I still assume that 0x2007 should trigger 1us interrupts. I would expect that a CPU clocked at 240MHz should be able to handle that kind of interrupt load. Although, it gets in the interesting realm: you have just 240 clock cycles to handle the interrupt… It should be enough, but certainly does not allow for an excessive interrupt handler. As for a 1ns time delay: It is simple not possible with a CPU clocked at 240MHz… A simple nop instruction will delay your execution by ~4ns, assuming it takes 1 clock cycle (with pipelines etc. that calculation might not be true in practice).

Whether a timer is the right way depends on your exact requirements… If somehow possible, I would also consider using hardware capabilities as much as possible. The FlexTimer block is also very capable and might be useful too. Our demo robot TAQ uses the PWM block to generate square wave pulses.

As far as I understand you toggle the GPIO at SODIMM 135 which should lead to a 1us pulse width. I assume that your measurements (3us/1.3us) represent the pulse width measured with an oscilloscope. There are various things you can check:

  1. Setting the output compare value in the interrupt handler might be not a good idea. The interrupt handler is already delayed by some time, and resetting the value might interfere with the next compare operation. With GPTx_CR FRR cleared the timer should restart on its own.
  2. The GPIO block might delay your signal. I would assume that the GPIO block is clocked at 66MHz, so it really should not. However, to eliminate that possibility I would try using the GPT output pins. Unfortunately GPT3’s output pins are used on the module itself. However, GPT4’s compare pins are available (e.g. gpt4.COMPARE1SODIMM 31, gpt4.COMPARE2SODIMM100 or gpt4.COMPARE3SODIMM102).

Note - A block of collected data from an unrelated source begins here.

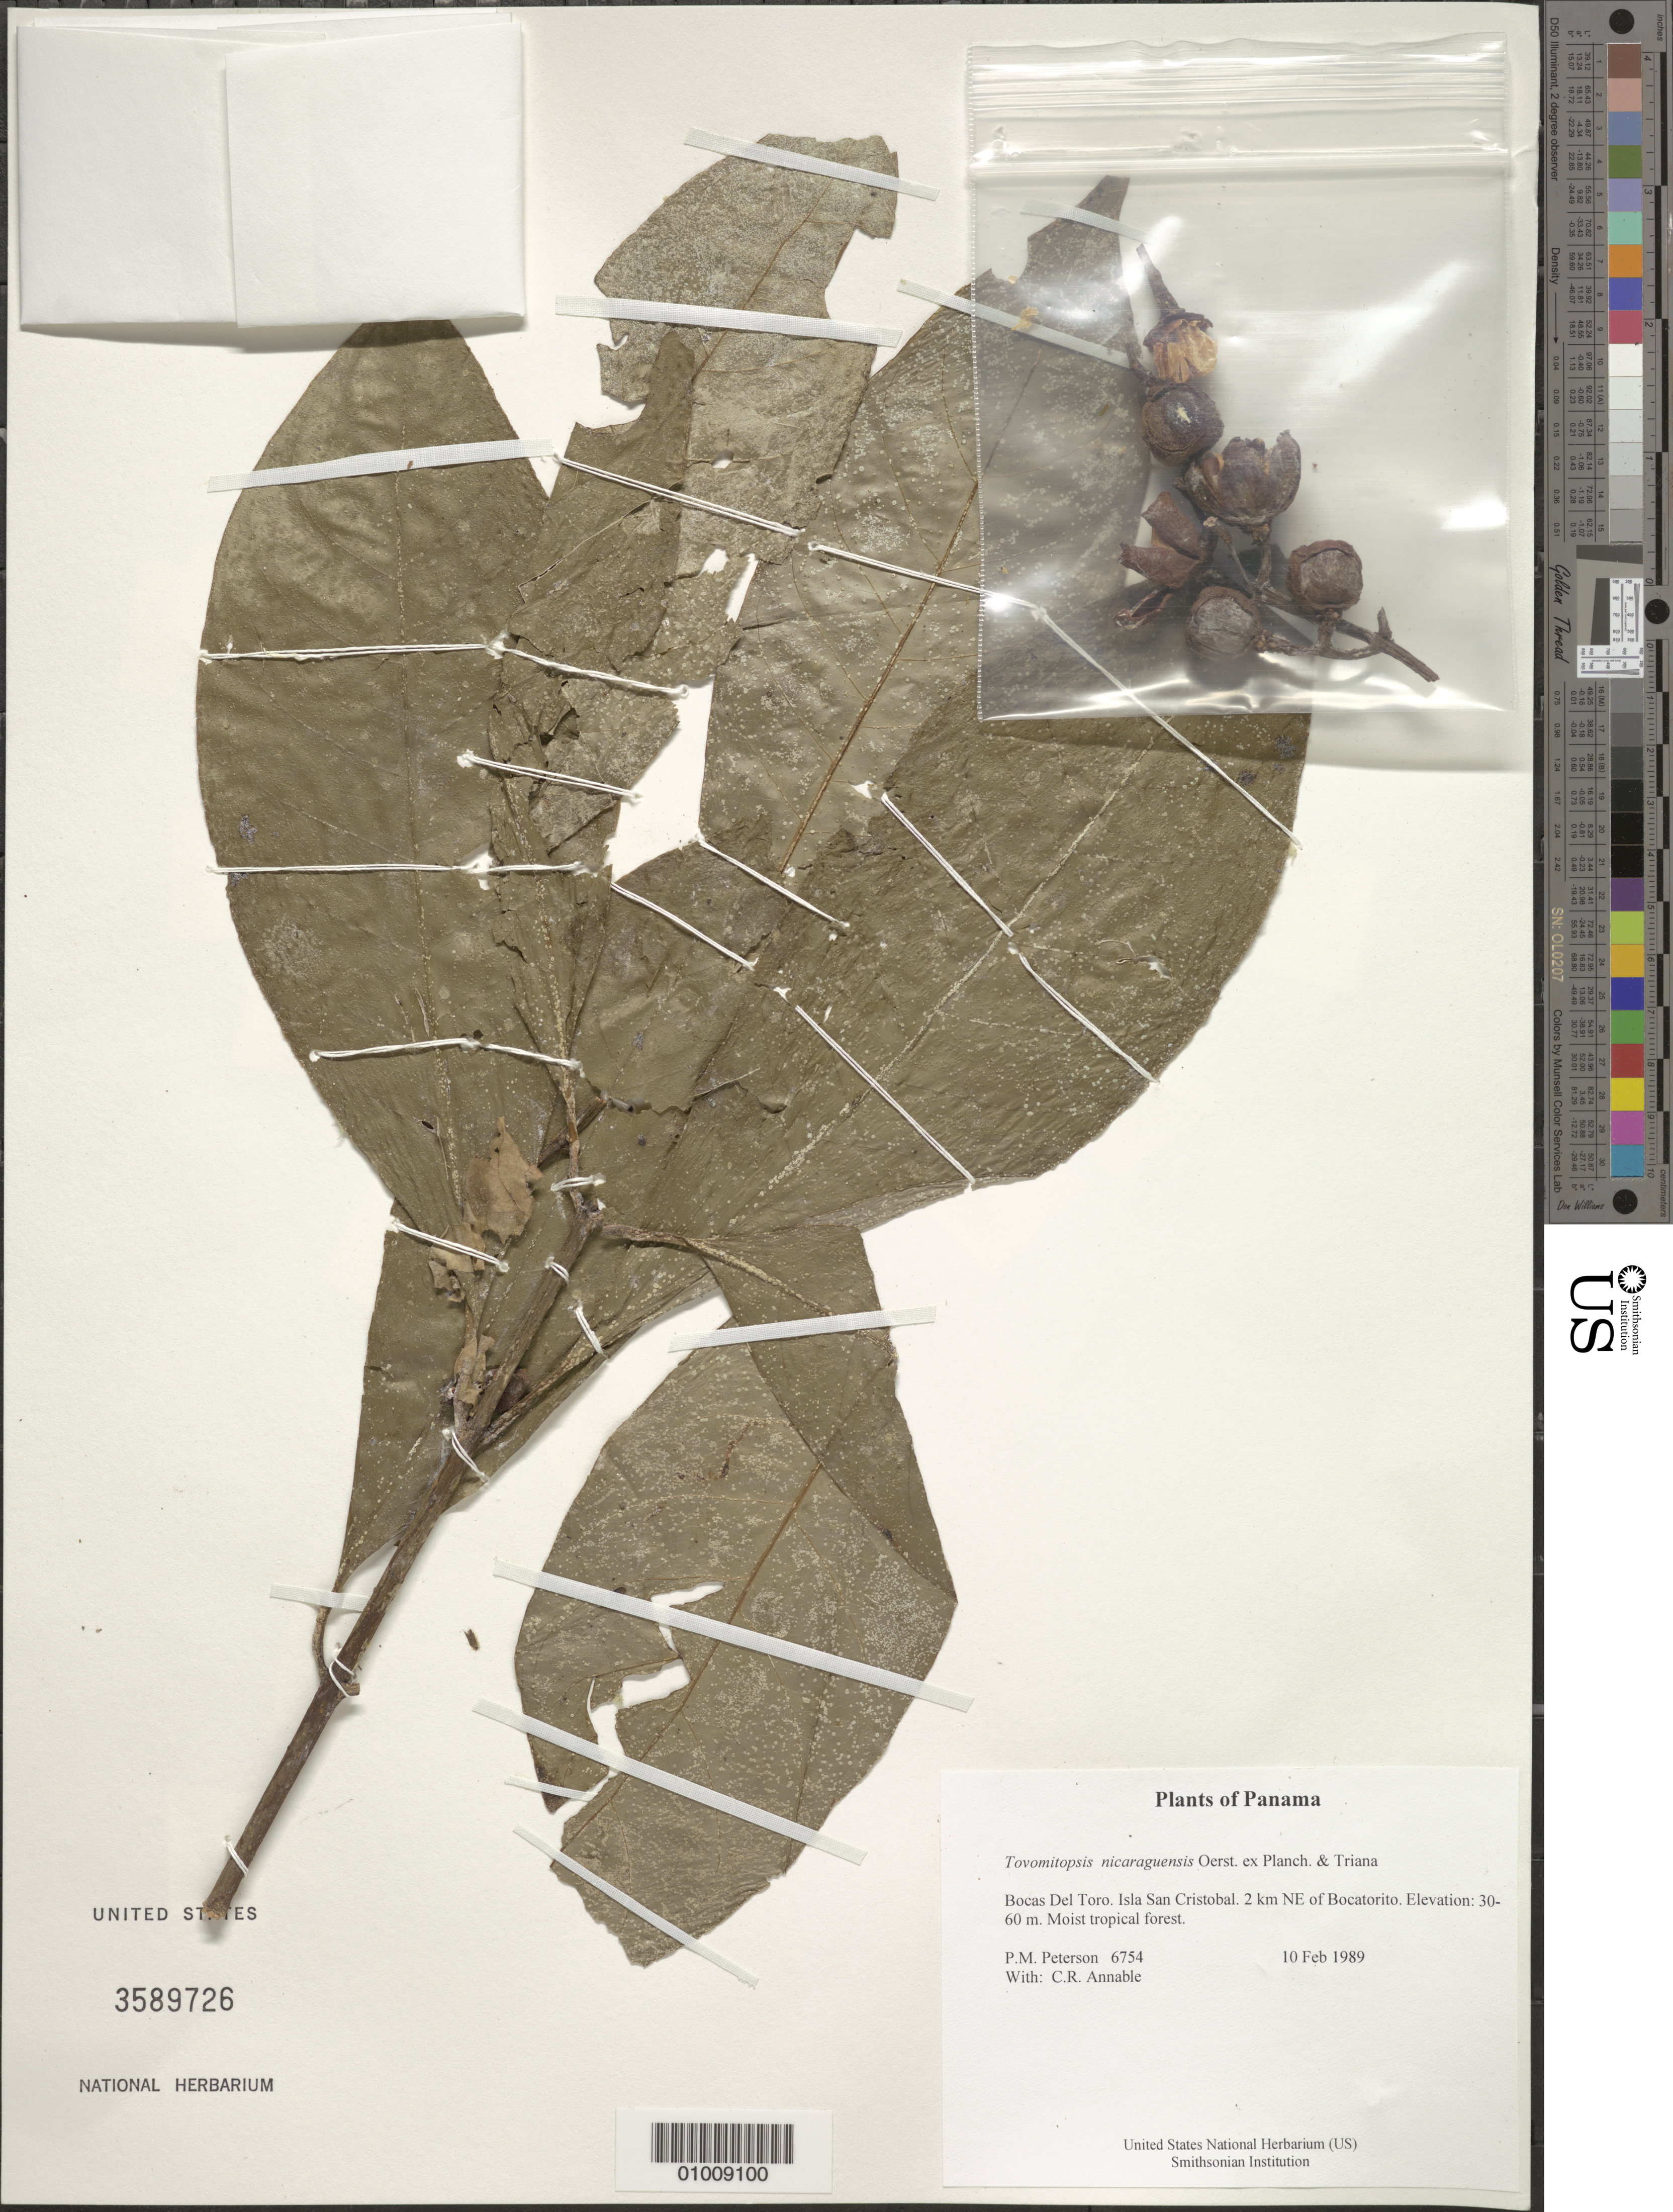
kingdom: Plantae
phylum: Tracheophyta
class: Magnoliopsida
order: Malpighiales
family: Clusiaceae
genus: Tovomitopsis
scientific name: Tovomitopsis nicaraguensis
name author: Oerst. ex Triana & Planch.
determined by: Liesner, R. L.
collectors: P. M. Peterson & C. R. Annable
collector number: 06754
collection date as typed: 10 Feb 1989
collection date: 1989-02-10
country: Panama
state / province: Bocas del Toro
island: San Cristobal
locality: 2 km NE of Bocatorito.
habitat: Moist tropical forest.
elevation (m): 30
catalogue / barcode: US 3589726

Setting GPTx_CR OM1/2/3 to b001 should toggle the pin on every compare event. With that you can verify that the timer is running at the expected clock/using the expected dividers and rule out any software/interrupt latency issue.
  3. CPU might be clocked too slow. If I understand the CCM block right the M4’s default clock source ( ARM_M4_CLK_ROOT) is b000, which is 24MHz… I would assume that even that should be fast enough, but you might want to try clocking it higher. demo_apps/low_power_imx7d/common/lpm_mcore.c seems to provide a mean to clock the CPU higher (by calling CCM_SetRootMux(CCM, ccmRootM4, ccmRootmuxM4SysPllDiv2);)

Actually, after some tests, I’ve seen that with the code above I have a ~2us of overhead.

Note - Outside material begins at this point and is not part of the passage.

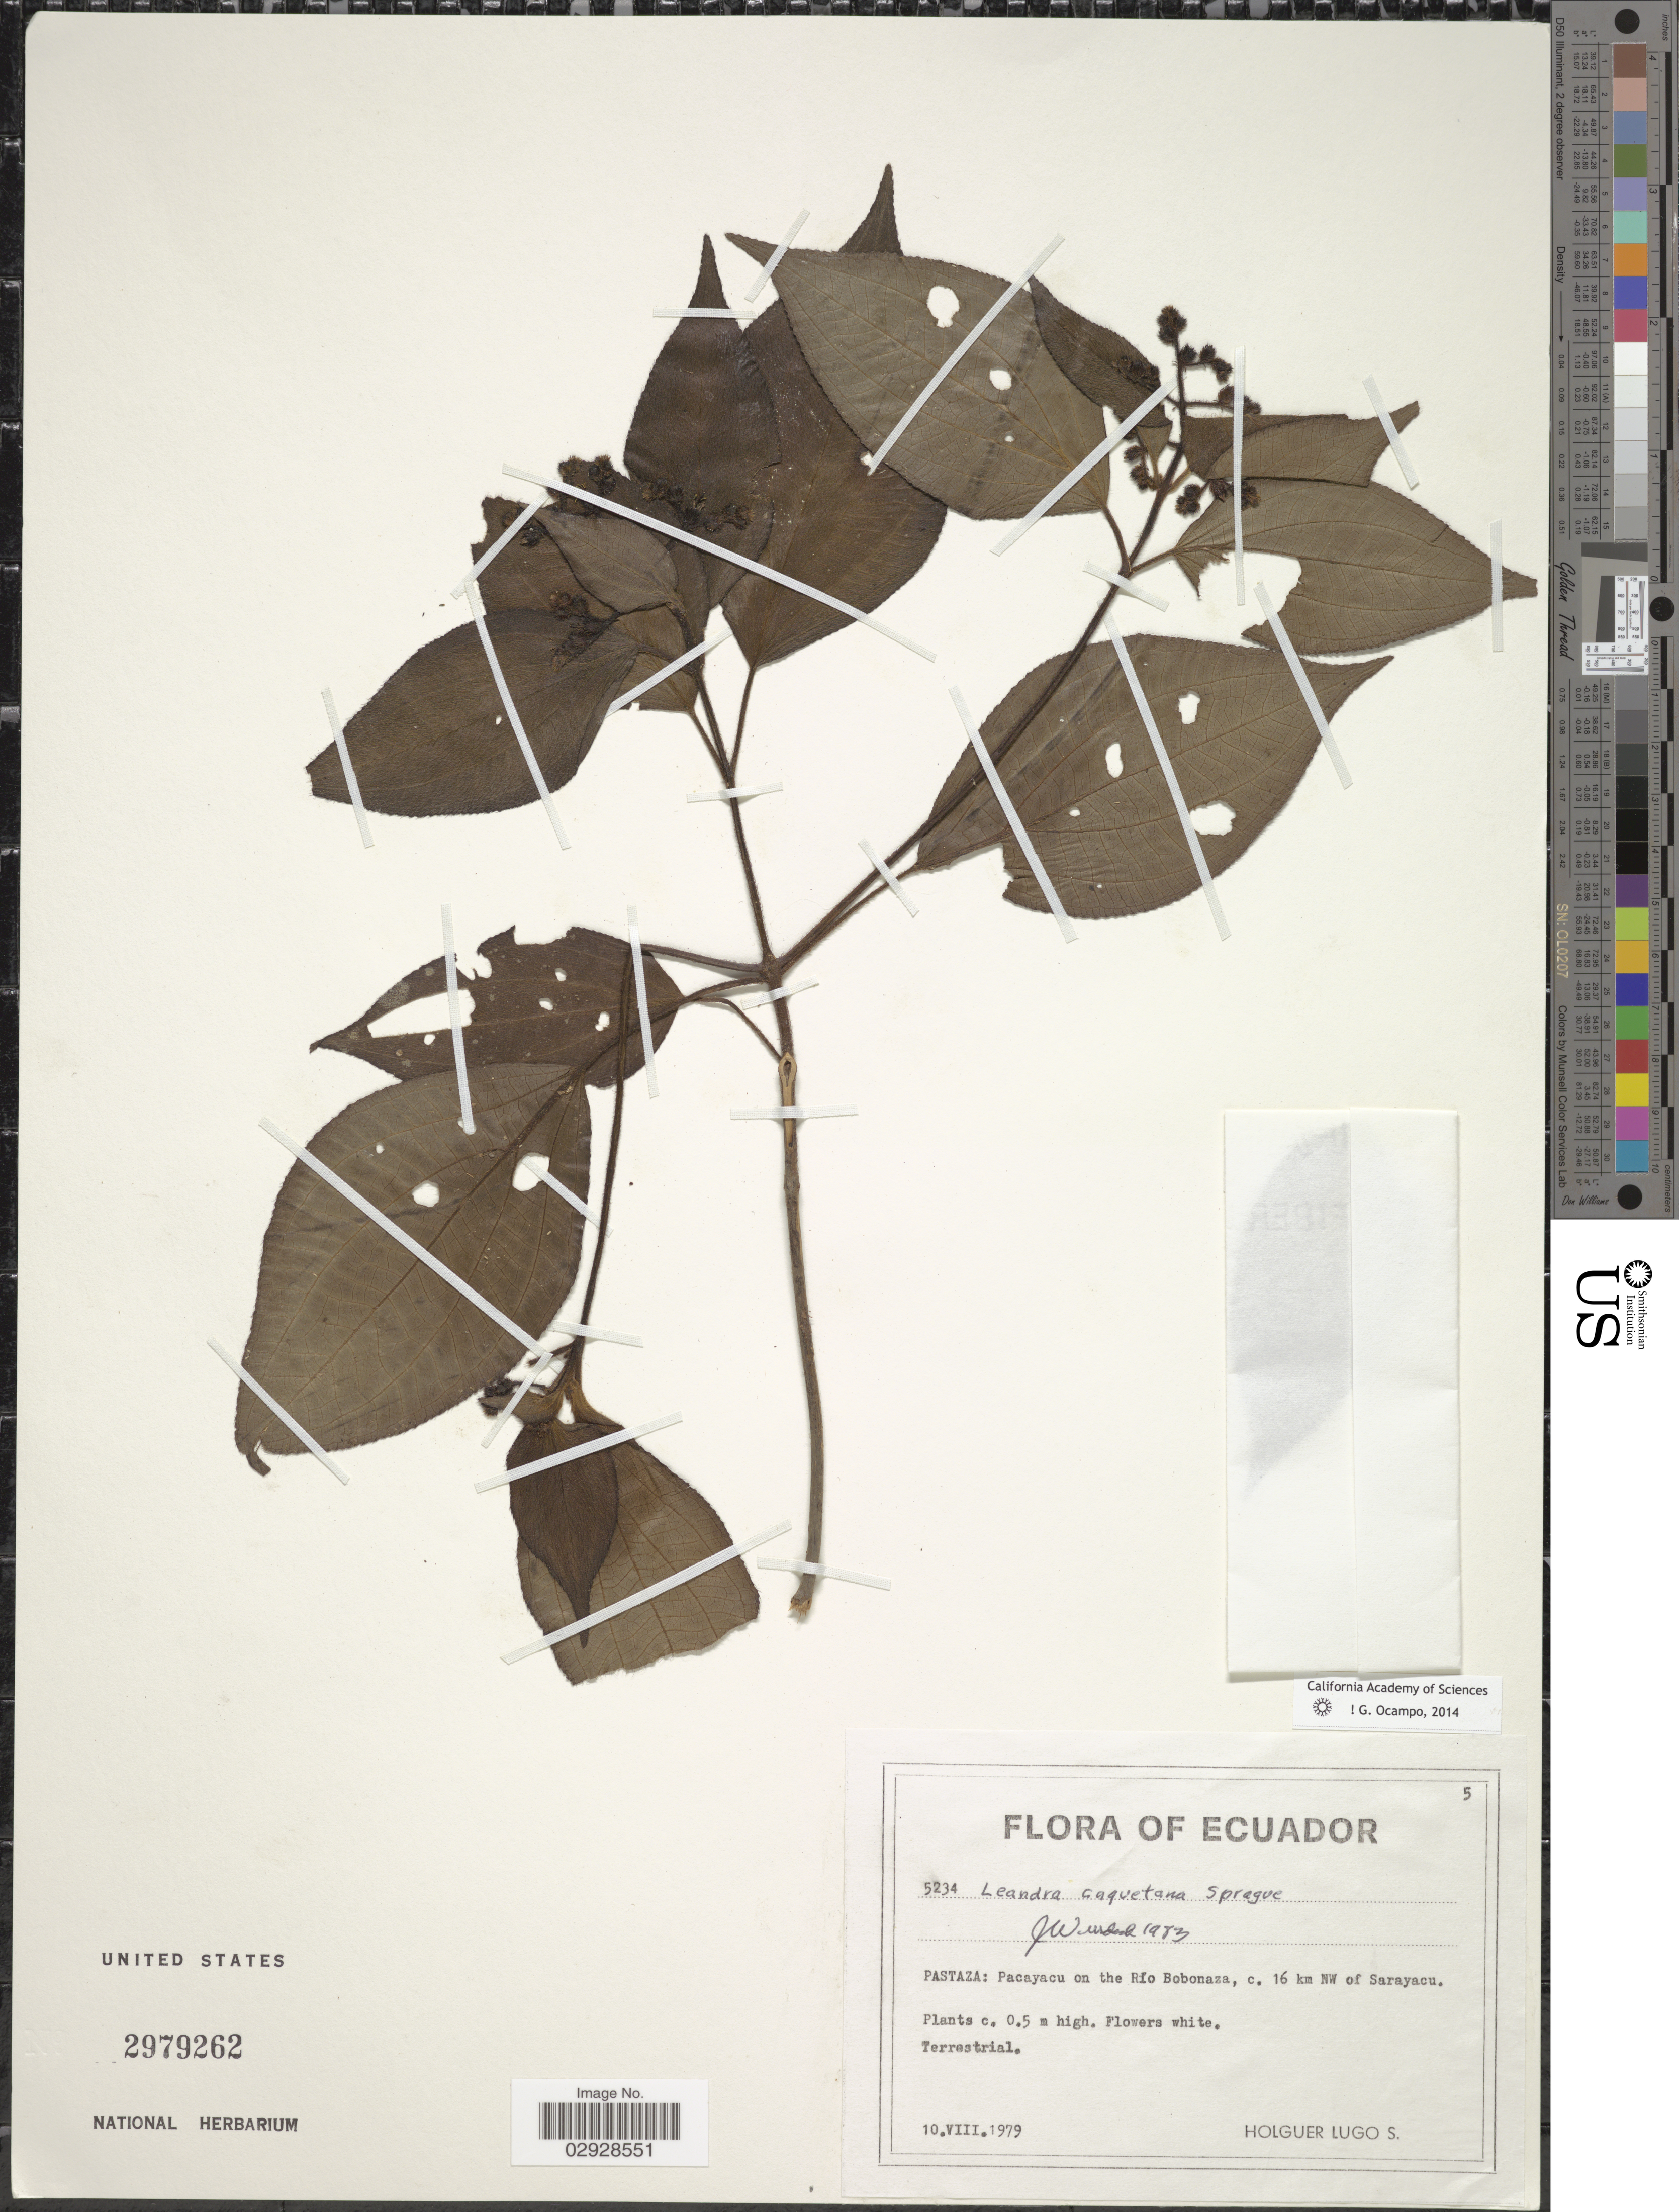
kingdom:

In fact if I set the counter to have an interrupt at 1kHz, I obtain a 1.002ms pulse width.

If I set to have 10kHz, I obtain a 102us pulse width, and so on.

Your assumption about how I measure the pulse are right. And, of course, you’re also right when speaking about the 1ns delay, I was not thinking about the clock of the M4 being 240MHz.

I’m looking at the demo robot TAQ, and I find it very interesting.

Now that I know that my code is formally correct, I’m going to see if I can obtain a better performance by following your suggestions and maybe playing with FreeRTOS configurations.

I think that I can consider this thread closed and answered, thanks for your time and patience.